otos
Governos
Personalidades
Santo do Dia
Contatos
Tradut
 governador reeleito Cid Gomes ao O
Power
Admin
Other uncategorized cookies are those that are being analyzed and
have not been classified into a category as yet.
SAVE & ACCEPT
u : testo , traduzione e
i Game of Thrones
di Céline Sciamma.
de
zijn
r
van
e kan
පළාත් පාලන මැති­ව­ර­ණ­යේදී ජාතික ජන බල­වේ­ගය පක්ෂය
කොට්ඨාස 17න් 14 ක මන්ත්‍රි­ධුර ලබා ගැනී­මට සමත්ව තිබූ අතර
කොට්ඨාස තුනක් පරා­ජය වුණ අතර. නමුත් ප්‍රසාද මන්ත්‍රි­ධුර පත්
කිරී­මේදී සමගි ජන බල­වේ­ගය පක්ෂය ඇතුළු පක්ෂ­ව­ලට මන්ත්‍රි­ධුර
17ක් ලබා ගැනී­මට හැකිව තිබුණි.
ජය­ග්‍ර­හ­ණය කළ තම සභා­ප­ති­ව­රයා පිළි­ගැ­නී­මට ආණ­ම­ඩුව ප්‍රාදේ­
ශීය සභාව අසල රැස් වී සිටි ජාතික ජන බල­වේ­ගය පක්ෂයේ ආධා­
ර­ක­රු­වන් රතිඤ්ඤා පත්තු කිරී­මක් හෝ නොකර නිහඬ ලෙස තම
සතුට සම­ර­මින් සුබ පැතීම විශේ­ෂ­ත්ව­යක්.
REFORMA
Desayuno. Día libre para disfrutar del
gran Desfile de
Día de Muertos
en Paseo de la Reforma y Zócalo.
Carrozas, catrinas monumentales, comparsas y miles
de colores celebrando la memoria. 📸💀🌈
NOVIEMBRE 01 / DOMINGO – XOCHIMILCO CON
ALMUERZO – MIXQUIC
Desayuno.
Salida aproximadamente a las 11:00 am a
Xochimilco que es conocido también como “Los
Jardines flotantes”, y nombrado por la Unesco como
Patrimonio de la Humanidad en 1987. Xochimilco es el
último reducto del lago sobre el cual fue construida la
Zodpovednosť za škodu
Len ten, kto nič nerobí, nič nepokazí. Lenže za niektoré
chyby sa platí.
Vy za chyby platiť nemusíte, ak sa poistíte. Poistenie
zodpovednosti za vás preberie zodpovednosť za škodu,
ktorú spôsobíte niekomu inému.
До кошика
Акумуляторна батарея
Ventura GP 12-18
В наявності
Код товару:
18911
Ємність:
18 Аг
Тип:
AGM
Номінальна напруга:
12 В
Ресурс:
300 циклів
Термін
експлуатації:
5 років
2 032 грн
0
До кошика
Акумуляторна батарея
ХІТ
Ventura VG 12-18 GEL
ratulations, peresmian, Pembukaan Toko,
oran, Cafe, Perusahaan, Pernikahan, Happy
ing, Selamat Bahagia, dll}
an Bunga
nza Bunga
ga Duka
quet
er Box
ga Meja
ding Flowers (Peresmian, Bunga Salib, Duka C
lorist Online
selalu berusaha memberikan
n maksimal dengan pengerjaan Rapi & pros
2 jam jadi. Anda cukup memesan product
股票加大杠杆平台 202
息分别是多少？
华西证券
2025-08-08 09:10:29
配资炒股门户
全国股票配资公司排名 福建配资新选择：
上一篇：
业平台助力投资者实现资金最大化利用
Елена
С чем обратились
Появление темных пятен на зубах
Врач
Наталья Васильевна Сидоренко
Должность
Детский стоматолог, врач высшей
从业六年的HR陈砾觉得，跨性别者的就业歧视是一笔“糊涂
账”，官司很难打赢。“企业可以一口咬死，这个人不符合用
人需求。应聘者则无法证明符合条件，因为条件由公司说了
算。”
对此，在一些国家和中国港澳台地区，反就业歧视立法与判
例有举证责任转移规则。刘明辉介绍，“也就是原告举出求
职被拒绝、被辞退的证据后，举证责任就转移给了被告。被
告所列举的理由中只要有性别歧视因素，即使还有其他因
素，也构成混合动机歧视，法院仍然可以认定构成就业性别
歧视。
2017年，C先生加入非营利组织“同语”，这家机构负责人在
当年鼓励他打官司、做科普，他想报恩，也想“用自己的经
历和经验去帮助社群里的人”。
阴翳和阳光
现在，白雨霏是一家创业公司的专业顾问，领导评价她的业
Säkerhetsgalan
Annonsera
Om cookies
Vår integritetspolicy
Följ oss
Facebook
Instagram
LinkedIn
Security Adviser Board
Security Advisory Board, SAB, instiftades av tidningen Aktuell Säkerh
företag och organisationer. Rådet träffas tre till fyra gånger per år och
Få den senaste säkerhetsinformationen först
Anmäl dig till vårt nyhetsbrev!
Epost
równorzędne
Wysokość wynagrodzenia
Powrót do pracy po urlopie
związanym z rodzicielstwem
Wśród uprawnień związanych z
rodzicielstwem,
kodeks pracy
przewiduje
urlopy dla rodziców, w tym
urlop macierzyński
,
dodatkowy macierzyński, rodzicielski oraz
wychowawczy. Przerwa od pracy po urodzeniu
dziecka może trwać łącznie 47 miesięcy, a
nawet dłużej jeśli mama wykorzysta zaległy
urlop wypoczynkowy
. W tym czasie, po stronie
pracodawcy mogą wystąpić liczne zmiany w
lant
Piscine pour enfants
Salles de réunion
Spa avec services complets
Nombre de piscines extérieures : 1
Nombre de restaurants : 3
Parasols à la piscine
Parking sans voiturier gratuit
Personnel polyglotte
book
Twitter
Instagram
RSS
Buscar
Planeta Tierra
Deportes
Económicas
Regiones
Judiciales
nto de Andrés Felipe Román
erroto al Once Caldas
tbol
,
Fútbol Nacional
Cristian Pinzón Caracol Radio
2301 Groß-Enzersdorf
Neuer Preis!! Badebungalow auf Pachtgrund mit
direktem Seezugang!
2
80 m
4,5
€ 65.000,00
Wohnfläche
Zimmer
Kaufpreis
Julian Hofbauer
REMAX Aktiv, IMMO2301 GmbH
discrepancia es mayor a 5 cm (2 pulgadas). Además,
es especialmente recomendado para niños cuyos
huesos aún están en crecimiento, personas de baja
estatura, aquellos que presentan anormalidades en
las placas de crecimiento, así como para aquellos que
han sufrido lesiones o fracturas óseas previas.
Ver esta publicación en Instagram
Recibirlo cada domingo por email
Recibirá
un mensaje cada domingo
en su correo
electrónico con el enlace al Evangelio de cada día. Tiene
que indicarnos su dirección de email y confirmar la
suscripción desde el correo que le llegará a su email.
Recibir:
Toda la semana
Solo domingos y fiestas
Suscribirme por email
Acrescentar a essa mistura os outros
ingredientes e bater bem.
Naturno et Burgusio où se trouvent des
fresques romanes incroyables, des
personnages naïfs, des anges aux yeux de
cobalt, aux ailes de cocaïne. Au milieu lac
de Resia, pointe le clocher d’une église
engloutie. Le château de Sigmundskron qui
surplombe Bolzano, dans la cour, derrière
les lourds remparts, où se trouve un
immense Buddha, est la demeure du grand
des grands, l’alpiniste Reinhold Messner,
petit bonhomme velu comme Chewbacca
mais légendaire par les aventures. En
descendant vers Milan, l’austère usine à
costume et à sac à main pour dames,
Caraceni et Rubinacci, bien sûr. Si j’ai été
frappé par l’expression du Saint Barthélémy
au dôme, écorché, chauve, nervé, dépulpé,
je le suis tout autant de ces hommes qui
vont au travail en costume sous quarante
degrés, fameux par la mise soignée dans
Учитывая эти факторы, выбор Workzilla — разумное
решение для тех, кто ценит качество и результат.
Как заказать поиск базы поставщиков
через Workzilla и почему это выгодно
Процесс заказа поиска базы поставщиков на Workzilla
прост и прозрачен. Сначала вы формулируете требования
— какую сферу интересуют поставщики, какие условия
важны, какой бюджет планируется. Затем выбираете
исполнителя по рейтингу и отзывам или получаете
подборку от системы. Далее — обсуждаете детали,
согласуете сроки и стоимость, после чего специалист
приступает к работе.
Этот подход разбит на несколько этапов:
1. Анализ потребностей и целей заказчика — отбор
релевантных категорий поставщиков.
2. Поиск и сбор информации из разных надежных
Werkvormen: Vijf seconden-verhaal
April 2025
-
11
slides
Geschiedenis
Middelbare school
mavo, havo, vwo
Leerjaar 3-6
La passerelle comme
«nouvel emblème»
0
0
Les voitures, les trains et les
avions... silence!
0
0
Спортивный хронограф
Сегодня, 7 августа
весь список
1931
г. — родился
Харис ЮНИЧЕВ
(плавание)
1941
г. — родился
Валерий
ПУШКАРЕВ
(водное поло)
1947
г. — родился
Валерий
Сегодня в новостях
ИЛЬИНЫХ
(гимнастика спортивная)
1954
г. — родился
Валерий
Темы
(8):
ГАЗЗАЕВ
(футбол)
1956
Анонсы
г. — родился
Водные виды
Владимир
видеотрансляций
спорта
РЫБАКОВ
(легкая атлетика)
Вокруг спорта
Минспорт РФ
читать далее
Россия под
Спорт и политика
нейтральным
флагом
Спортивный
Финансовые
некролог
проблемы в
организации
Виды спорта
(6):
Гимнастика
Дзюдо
•••
> _Job_:
What is needed is a verbatim copy of every line in the records above from the one containing "Parking sans voiturier gratuit" down to the one containing "mais légendaire par les aventures. En", both included, and nothing more.

> _Response to this exercise_:
Parking sans voiturier gratuit
Personnel polyglotte
book
Twitter
Instagram
RSS
Buscar
Planeta Tierra
Deportes
Económicas
Regiones
Judiciales
nto de Andrés Felipe Román
erroto al Once Caldas
tbol
,
Fútbol Nacional
Cristian Pinzón Caracol Radio
2301 Groß-Enzersdorf
Neuer Preis!! Badebungalow auf Pachtgrund mit
direktem Seezugang!
2
80 m
4,5
€ 65.000,00
Wohnfläche
Zimmer
Kaufpreis
Julian Hofbauer
REMAX Aktiv, IMMO2301 GmbH
discrepancia es mayor a 5 cm (2 pulgadas). Además,
es especialmente recomendado para niños cuyos
huesos aún están en crecimiento, personas de baja
estatura, aquellos que presentan anormalidades en
las placas de crecimiento, así como para aquellos que
han sufrido lesiones o fracturas óseas previas.
Ver esta publicación en Instagram
Recibirlo cada domingo por email
Recibirá
un mensaje cada domingo
en su correo
electrónico con el enlace al Evangelio de cada día. Tiene
que indicarnos su dirección de email y confirmar la
suscripción desde el correo que le llegará a su email.
Recibir:
Toda la semana
Solo domingos y fiestas
Suscribirme por email
Acrescentar a essa mistura os outros
ingredientes e bater bem.
Naturno et Burgusio où se trouvent des
fresques romanes incroyables, des
personnages naïfs, des anges aux yeux de
cobalt, aux ailes de cocaïne. Au milieu lac
de Resia, pointe le clocher d’une église
engloutie. Le château de Sigmundskron qui
surplombe Bolzano, dans la cour, derrière
les lourds remparts, où se trouve un
immense Buddha, est la demeure du grand
des grands, l’alpiniste Reinhold Messner,
petit bonhomme velu comme Chewbacca
mais légendaire par les aventures. En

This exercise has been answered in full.